Oggi la commedia all'italiana gira sul perno dell'amore: non funziona?

«Certo che no. Ragazzini e ragazzette che si amano, si raccontano storielle d'amore. Non se ne può più. Almeno Dramma della gelosia era caustico, irriverente. In più, assistiamo a una perdita d'identità: si fa un cinema happy hour. Ragazzini che bevono, in giro per l'Europa. Manca il giovane Verdone, o il giovane Moretti. Non c'è un film italiano che ci racconti il mondo dei giovani. Perché, poi, i ragazzi si divertono pure. Mica stanno tutto il tempo a piangere sul loro futuro rubato!».

Eppure, qualche commedia generazionale c'è stata...

«L'ultima ch'io ricordi è Che ne sarà di noi di Sandro Veronesi: era un film generazionale preciso. Manca, ripeto, il film fatto da un venticinquenne che racconta la sua generazione. Ma è anche colpa dei media».

In che senso, sarebbe colpa dei media?

«I media tendono a guardare alla commedia all'italiana come alla parente povera, come fosse un sottogenere. Così, i giovani cineasti mirano a fare Wenders, scartando un certo modo di raccontare la vita. Magari Sydney Sibilia l'ha fatto un po'. Ma il suo era più un film alternativo. Manca Un sacco bello ».

Manca pure la classica figura dell'amante, che spopolava nei '60 e '70. Come mai?

«Perché le donne hanno preso coscienza: non vogliono più fare le amanti, a disposizione degli uomini riccastri. È un fatto sociologico».

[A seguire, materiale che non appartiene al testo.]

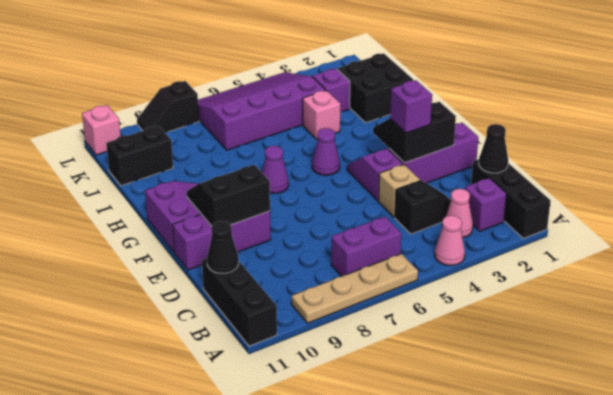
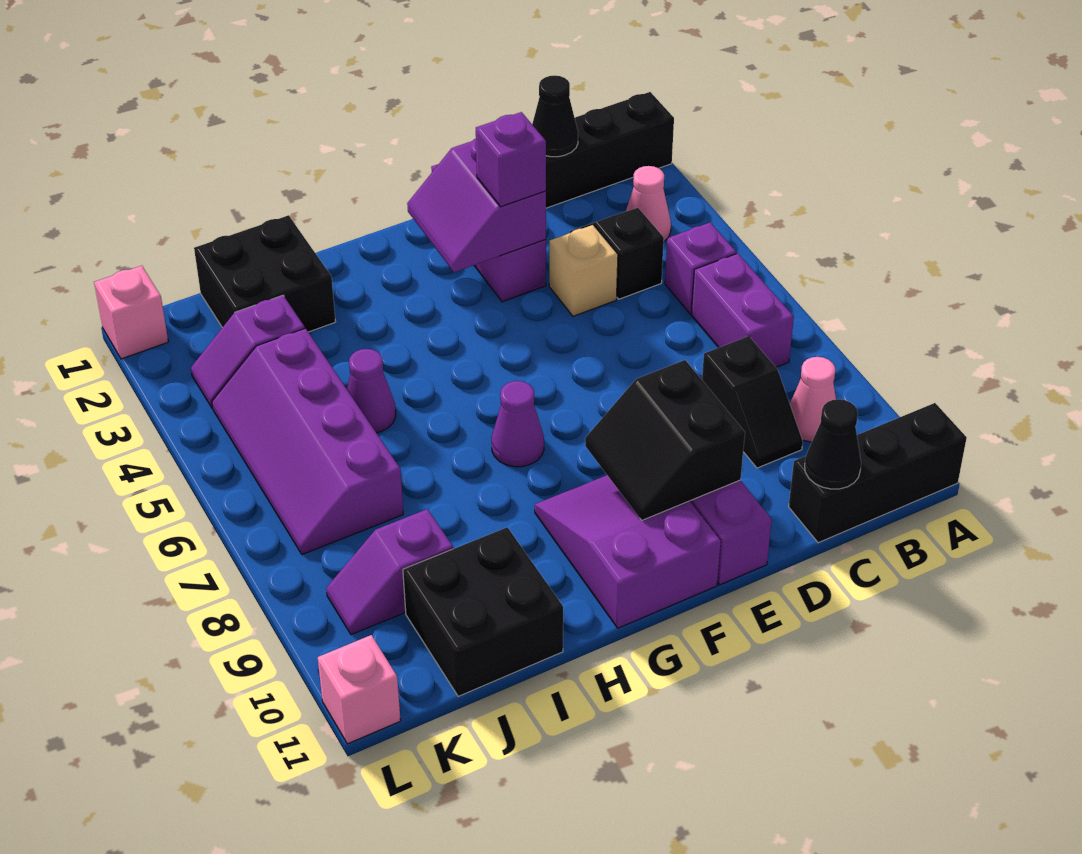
pink cone A4 level 1 -> pink cone B9 level 1
tan plate A6:A9 level 1 -> none
purple brick B2 level 1 -> purple brick B5 level 1
black slope E2:F3 level 2 top E -> purple slope E2:F3 level 2 top E
purple slope E4:F4 level 1 top E -> purple slope J9:K9 level 1 top J
purple cone G5 level 1 -> purple cone I5 level 1
pink brick I4 level 1 -> pink brick L1 level 1
purple slope J4:L7 level 1 top J -> purple slope J4:K7 level 1 top J
black brick J10:J11 level 1 -> black brick I10:J11 level 1
black slope L8:L9 level 1 top 8 -> black slope C8:C9 level 1 top 8

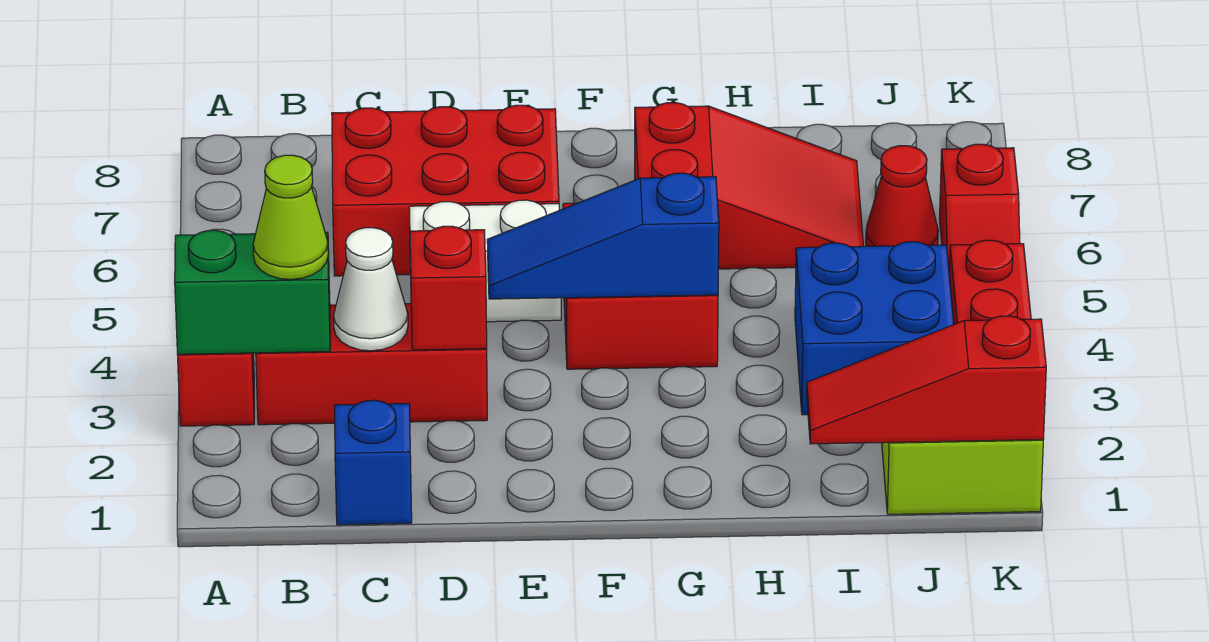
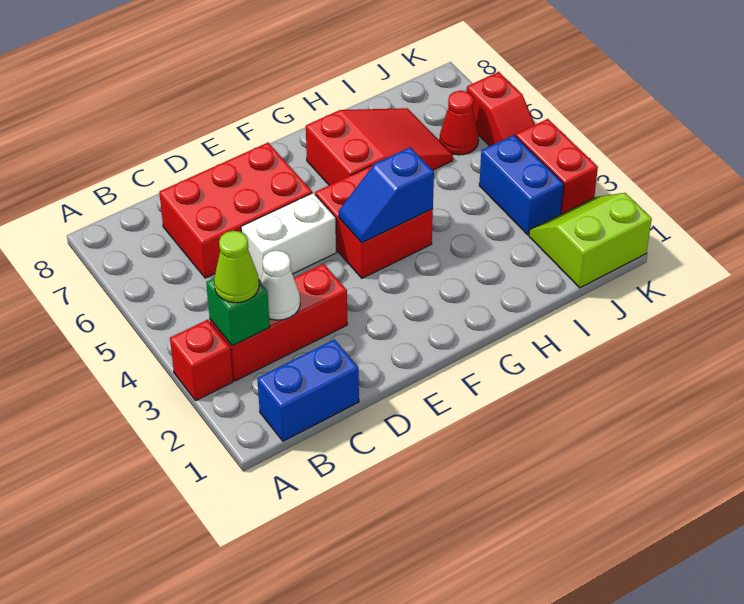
green brick A3:B3 level 2 -> green brick B3 level 2
blue brick C1 level 1 -> blue brick B1:C1 level 1
red brick D3 level 2 -> none
blue slope E4:G4 level 2 top G -> blue slope F4:G4 level 2 top G
red slope I1:K1 level 2 top K -> none
blue brick I3:J4 level 1 -> blue brick J3:J4 level 1

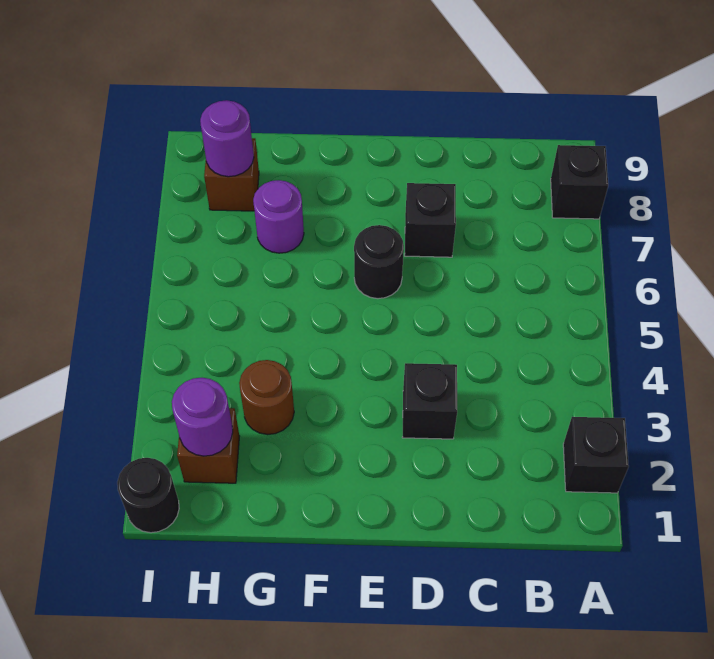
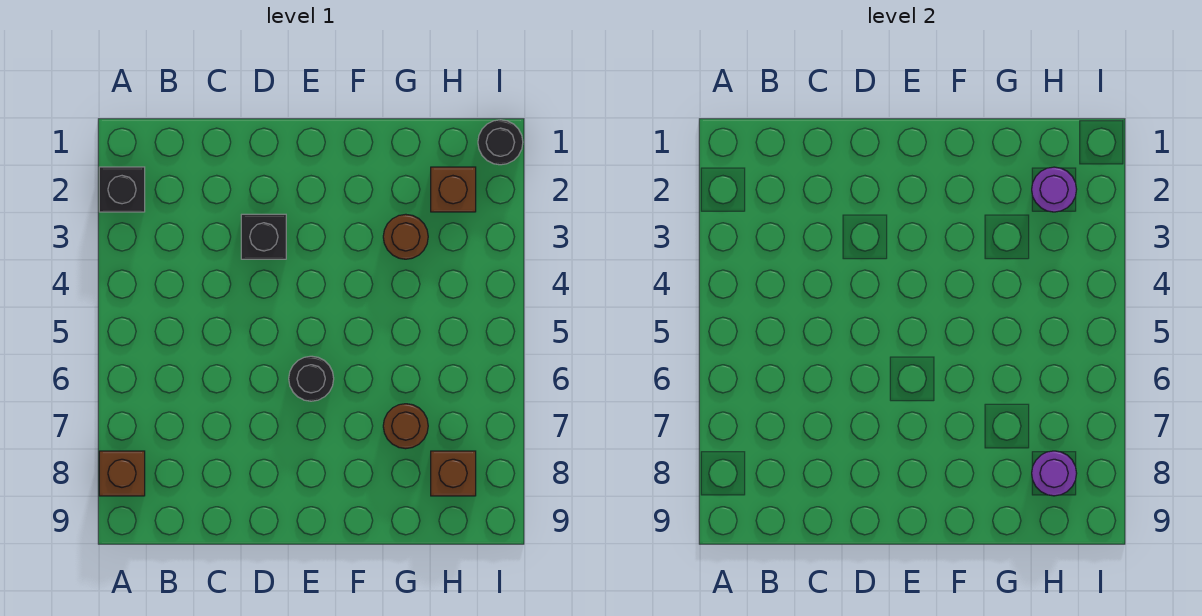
black brick A8 level 1 -> brown brick A8 level 1
black brick D7 level 1 -> none
purple round brick G7 level 1 -> brown round brick G7 level 1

Chi è che va al cinema, oggi?

«È evidente che abbiamo perso il pubblico dei giovanissimi, a parte qualche caso. Parlo di 50 sfumature di grigio o di Hunger Games , visti dallo stesso pubblico tra i 14 e i 17 anni, che amava Twilight . I nostri autori, quindi, dovrebbero rendersi conto che il loro pubblico è costituito dagli over 45. Che stanno tornando al cinema, perché stufi della tv. E poi, bisogna essere spiritosi».

Non sono spiritosi gli attuali autori delle commedie all'italiana?

«Risi, Comencini e mio padre Steno, sì, erano spiritosi. Oggi molti autori girano la commedia, ma non sono spiritosi.

Mentre una volta gli attori si prendevano sulle spalle il film, oggi la debolezza degli attori fa sì che si producano commedie corali, ma in realtà non c'è nessuna maschera. Solo figurine un po' così. E poi c'è saturazione: alla fine, sono sempre gli stessi».